#### Instructions for the task
In every entry below, switch "image" to "picture" and give all the lines again with nothing else changed. Leave the pictures out of your answer.
————————
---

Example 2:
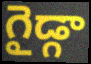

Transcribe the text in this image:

గైడ్గా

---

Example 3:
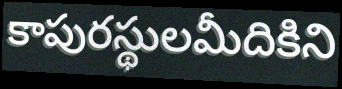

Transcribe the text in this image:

కాపురస్థులమీదికిని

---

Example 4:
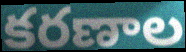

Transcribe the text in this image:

కరణాల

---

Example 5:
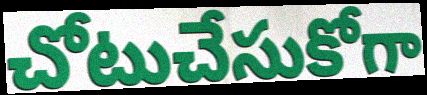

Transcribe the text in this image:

చోటుచేసుకోగా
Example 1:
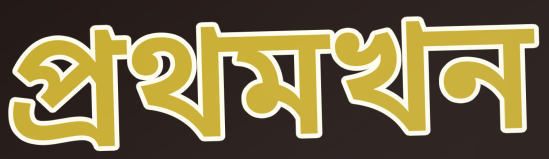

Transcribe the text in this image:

প্ৰথমখন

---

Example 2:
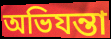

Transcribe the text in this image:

অভিযন্তা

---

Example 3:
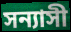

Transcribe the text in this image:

সন্যাসী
————————
#### Exercise response
---

Example 2:

Transcribe the text in this picture:

గైడ్గా

---

Example 3:

Transcribe the text in this picture:

కాపురస్థులమీదికిని

---

Example 4:

Transcribe the text in this picture:

కరణాల

---

Example 5:

Transcribe the text in this picture:

చోటుచేసుకోగా
Example 1:

Transcribe the text in this picture:

প্ৰথমখন

---

Example 2:

Transcribe the text in this picture:

অভিযন্তা

---

Example 3:

Transcribe the text in this picture:

সন্যাসী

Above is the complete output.